There is a special procedure to adjust the U-joint ball housing. Using a new gasket set for the U-joint housing (FS-125), take all of the 4-bolt gaskets (shims) and bolt the retaining collar and ball housing onto the back of the transmission. For this adjustment, do not use the gasket in the back of the collar. With a rubber mallet, strike the back of the ball housing to see if it moves easily. If it moves without much effort, take one of the shims out and tighten the collar. Test again until the housing can just barely be moved. If it is too tight, it will cause the U-joint to bind, causing damage to the U-joint or driveshaft bushings. If it is too loose, it will cause leaking.

Once the ball housing has been adjusted, install a new tapered gasket at the back of the retaining collar. Lubricate the working surface of the gasket with grease. Grease the outer surface of the torque tube where the ball housing will install. Install new gasket at the back of the ball housing and coat it with grease. NOTE: 1925-1933 models have a fixed cork seal at the back of the ball housing. This is replaced with a neoprene O-ring (FS-4356). Dig out the old cork with a screwdriver. There should be two flat steel washers that cannot be removed. Clean out the cork and grease up the seal, pushing it between the two washers.

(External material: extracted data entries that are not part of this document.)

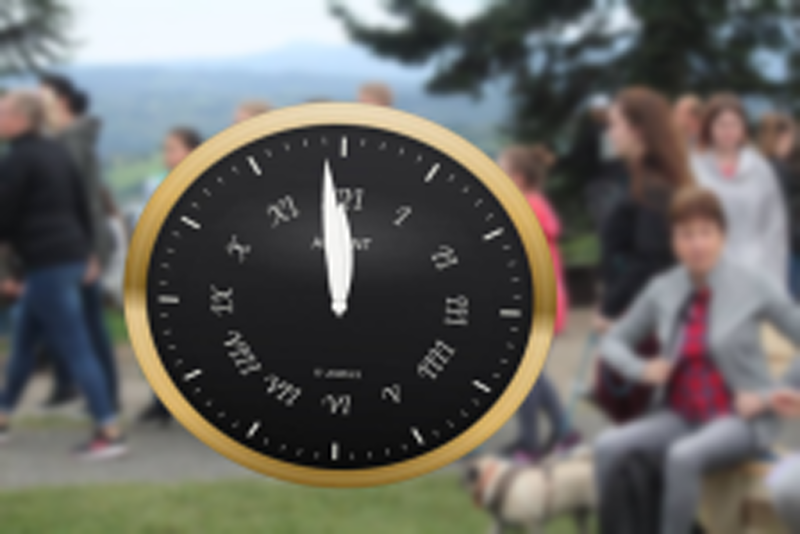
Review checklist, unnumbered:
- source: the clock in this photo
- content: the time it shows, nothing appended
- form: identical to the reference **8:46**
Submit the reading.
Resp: **11:59**
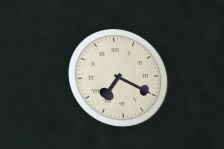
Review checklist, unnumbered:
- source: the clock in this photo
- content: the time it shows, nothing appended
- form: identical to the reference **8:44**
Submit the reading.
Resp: **7:20**
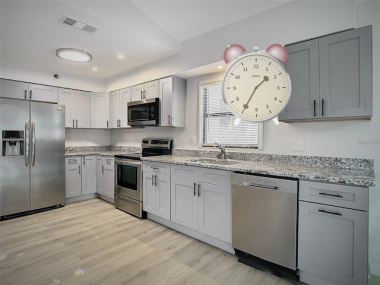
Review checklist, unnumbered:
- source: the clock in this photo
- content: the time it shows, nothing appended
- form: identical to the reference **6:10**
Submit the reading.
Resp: **1:35**
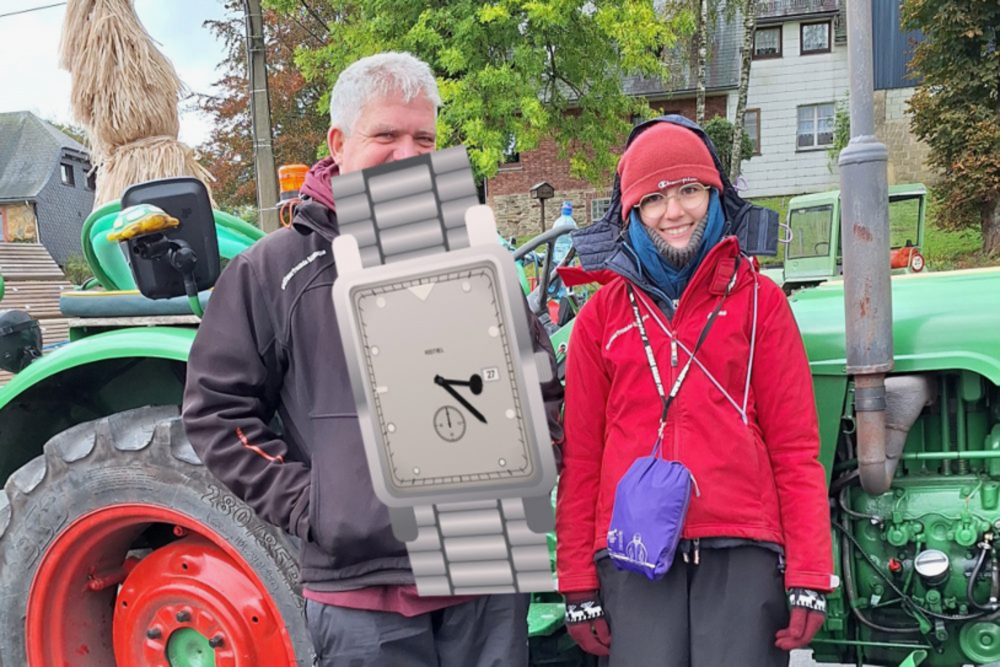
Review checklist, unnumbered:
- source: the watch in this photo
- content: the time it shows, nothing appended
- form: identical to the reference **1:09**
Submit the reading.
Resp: **3:23**
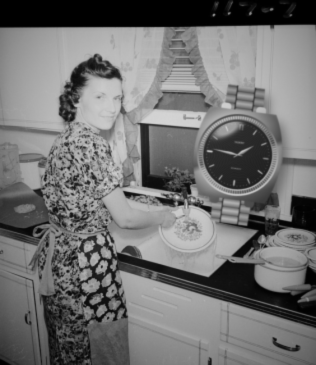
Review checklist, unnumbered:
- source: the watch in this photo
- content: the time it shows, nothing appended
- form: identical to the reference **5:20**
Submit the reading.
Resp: **1:46**
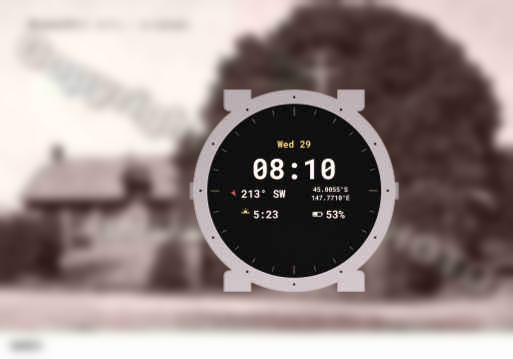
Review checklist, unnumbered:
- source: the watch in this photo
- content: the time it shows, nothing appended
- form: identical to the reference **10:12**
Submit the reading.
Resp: **8:10**
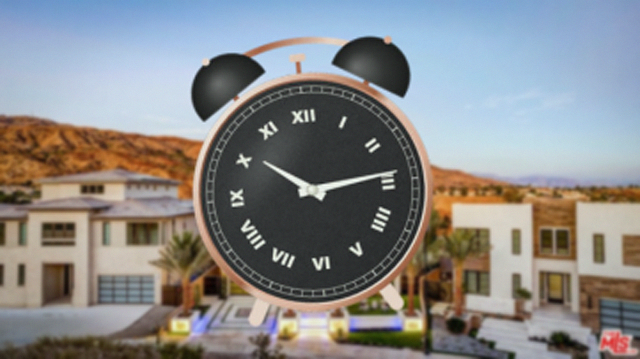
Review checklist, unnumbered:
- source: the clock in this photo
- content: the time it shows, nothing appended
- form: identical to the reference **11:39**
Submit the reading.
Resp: **10:14**
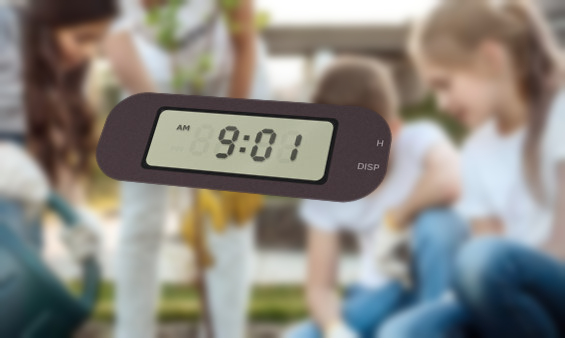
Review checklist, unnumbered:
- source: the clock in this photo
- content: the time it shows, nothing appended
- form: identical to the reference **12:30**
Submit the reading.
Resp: **9:01**
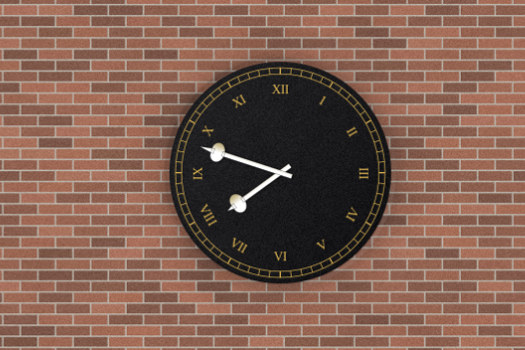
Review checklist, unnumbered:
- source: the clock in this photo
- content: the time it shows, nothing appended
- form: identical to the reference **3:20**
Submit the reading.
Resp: **7:48**
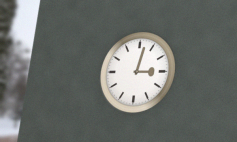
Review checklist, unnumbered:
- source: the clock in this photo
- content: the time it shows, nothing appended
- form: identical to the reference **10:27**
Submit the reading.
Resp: **3:02**
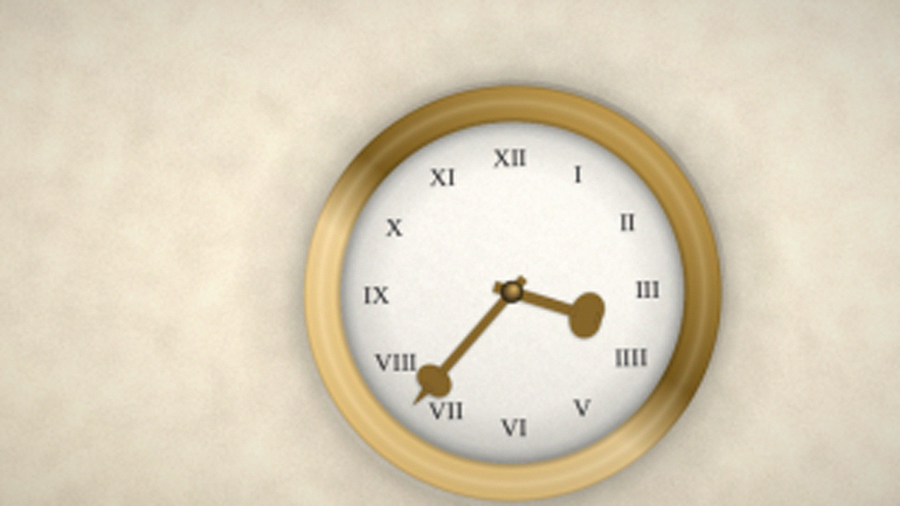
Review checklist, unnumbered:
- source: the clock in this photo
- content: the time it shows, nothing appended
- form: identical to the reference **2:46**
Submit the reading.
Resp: **3:37**
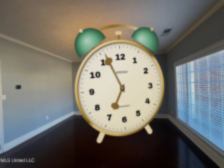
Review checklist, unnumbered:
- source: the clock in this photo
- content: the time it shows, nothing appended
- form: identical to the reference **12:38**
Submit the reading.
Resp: **6:56**
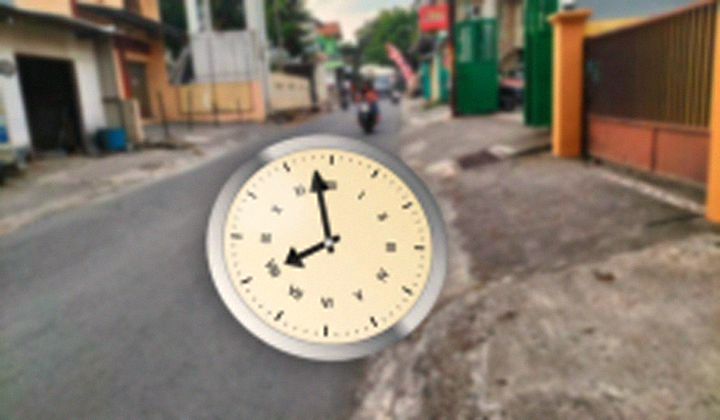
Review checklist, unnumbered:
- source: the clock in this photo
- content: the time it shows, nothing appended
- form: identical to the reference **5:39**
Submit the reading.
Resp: **7:58**
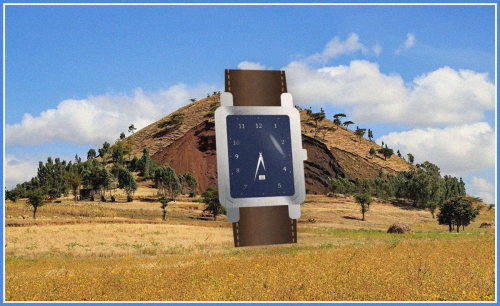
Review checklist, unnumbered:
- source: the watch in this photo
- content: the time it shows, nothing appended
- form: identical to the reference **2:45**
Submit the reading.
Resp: **5:33**
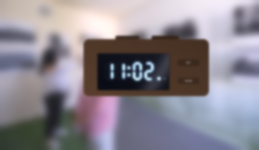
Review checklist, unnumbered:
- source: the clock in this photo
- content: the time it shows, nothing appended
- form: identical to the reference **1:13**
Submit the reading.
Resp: **11:02**
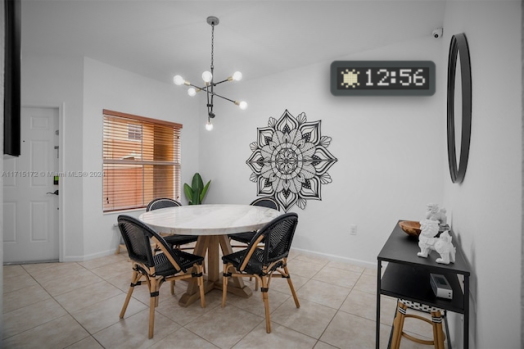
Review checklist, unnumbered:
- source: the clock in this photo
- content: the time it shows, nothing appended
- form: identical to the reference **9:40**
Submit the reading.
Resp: **12:56**
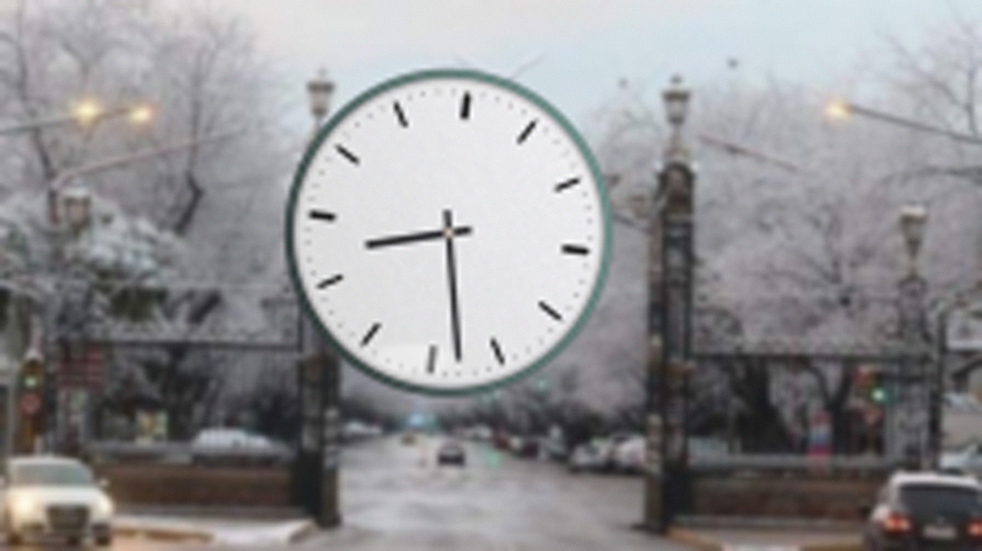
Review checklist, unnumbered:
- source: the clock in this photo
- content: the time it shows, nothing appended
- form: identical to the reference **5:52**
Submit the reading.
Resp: **8:28**
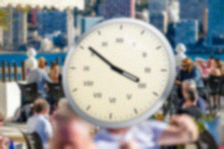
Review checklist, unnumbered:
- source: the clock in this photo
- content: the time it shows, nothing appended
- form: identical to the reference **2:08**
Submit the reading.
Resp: **3:51**
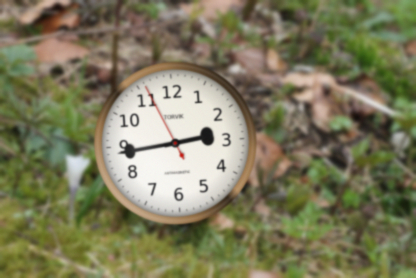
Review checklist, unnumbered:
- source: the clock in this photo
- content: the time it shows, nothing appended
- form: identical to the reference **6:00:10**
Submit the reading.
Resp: **2:43:56**
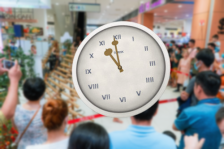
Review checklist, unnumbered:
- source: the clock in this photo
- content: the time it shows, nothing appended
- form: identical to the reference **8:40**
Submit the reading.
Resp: **10:59**
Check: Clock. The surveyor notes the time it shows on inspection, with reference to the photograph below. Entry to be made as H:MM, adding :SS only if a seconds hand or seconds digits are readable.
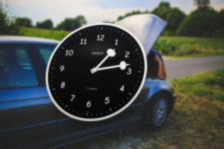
1:13
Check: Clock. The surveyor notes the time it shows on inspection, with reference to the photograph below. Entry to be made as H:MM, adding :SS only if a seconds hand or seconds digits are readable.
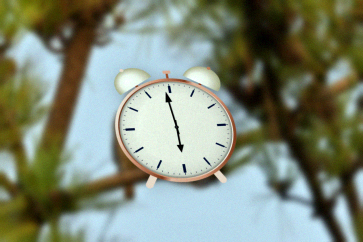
5:59
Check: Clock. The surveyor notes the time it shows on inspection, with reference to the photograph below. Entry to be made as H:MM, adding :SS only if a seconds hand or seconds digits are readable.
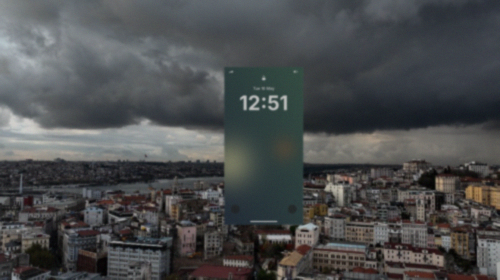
12:51
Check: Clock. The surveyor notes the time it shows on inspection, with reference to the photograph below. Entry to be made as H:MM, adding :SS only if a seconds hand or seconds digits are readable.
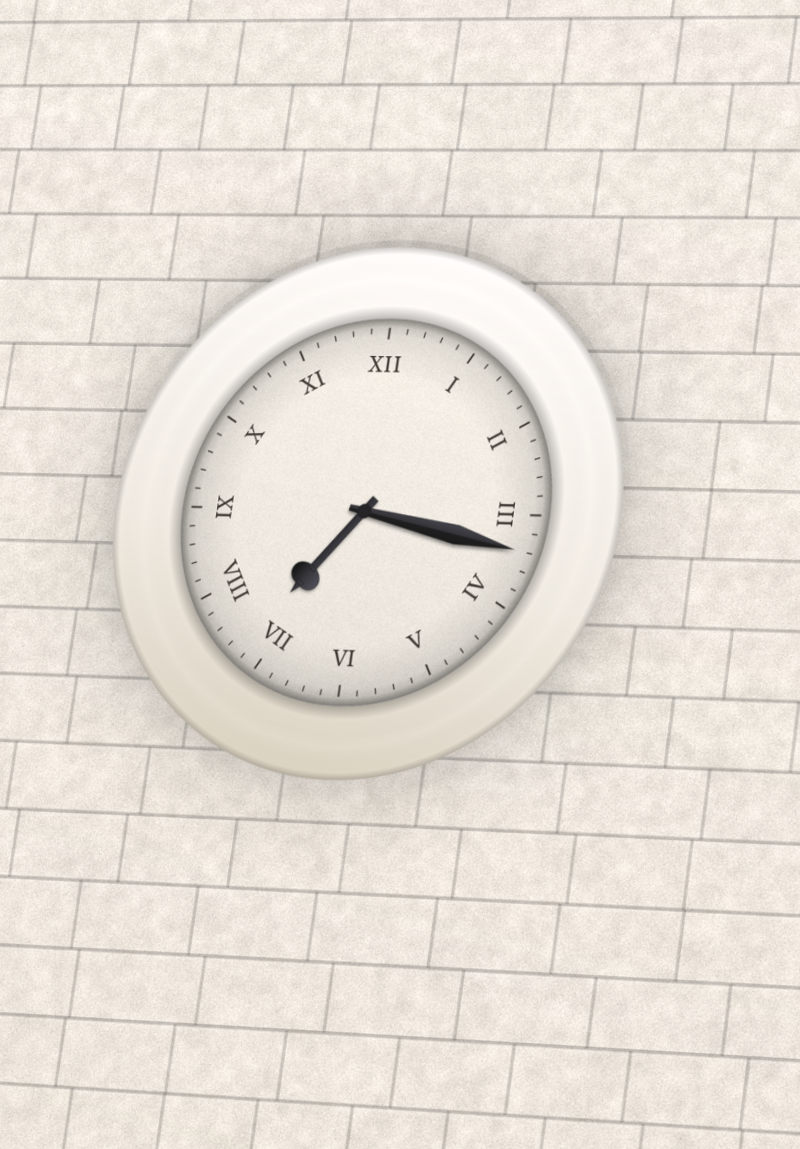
7:17
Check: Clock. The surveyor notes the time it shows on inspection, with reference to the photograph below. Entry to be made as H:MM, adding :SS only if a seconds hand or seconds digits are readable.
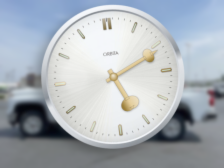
5:11
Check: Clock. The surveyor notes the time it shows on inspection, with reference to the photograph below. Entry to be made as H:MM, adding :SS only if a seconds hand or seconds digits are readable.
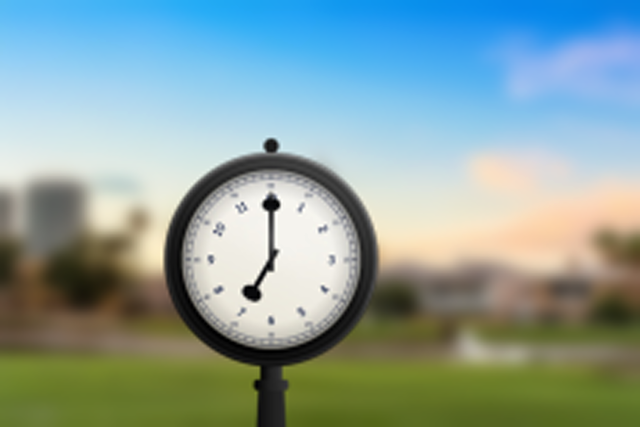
7:00
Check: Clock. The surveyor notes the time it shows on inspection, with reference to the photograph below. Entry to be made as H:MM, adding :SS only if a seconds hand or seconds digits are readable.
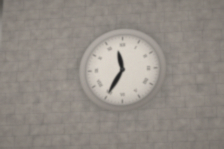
11:35
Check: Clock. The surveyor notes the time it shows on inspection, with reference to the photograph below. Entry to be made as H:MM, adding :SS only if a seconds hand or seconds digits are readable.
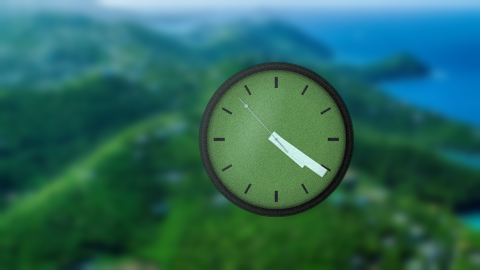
4:20:53
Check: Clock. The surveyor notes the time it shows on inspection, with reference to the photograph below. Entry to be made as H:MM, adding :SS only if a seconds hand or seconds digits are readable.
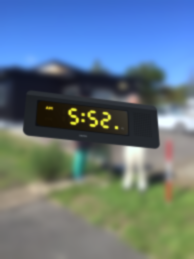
5:52
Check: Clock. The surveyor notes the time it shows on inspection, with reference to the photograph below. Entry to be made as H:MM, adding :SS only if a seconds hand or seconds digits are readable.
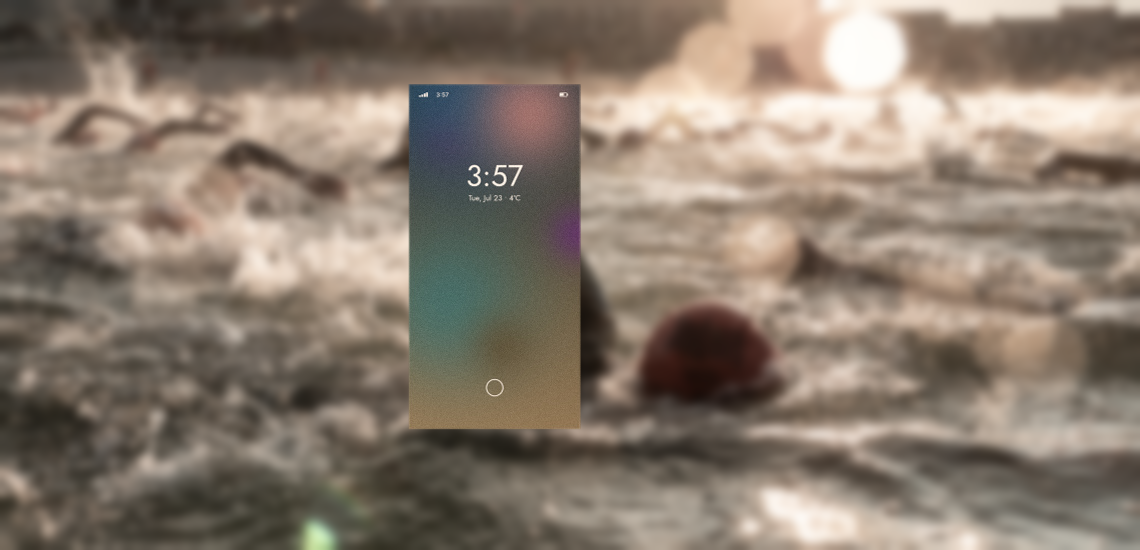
3:57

If you have a screw-on seal at the back of the ball housing, install the rear seal between the two original flat washers followed by the screw-on collar. Lubricate the inside seal surface. Slide the collar over the ball housing and both pieces onto the tube. Hang the shims over the ball housing. Install the U-joint and bolt up the ball housing, collar and shims to the back of the transmission.

CAUTION: Once the U-joint and ball housing are installed, it is vital that gear oil is filled before operation. DO NOT USE GREASE! THIS HOUSING MUST BE LUBRICATED WITH GEAR OIL. 1925-1936 models should use 600W gear oil (VT-40) to prevent leaking and damage to the bronze bushings in the transmission & differential. Consult your shop manual for the proper gear oil for your specific vehicle. Check and fill the transmission with gear oil. The ball housing has its own fill plug at the top of the back of the transmission housing. If there is no plug on top, some transmissions have to be filled through the speedometer drive gear hole. About ½ pint of gear oil will be required to lubricate the U-joint.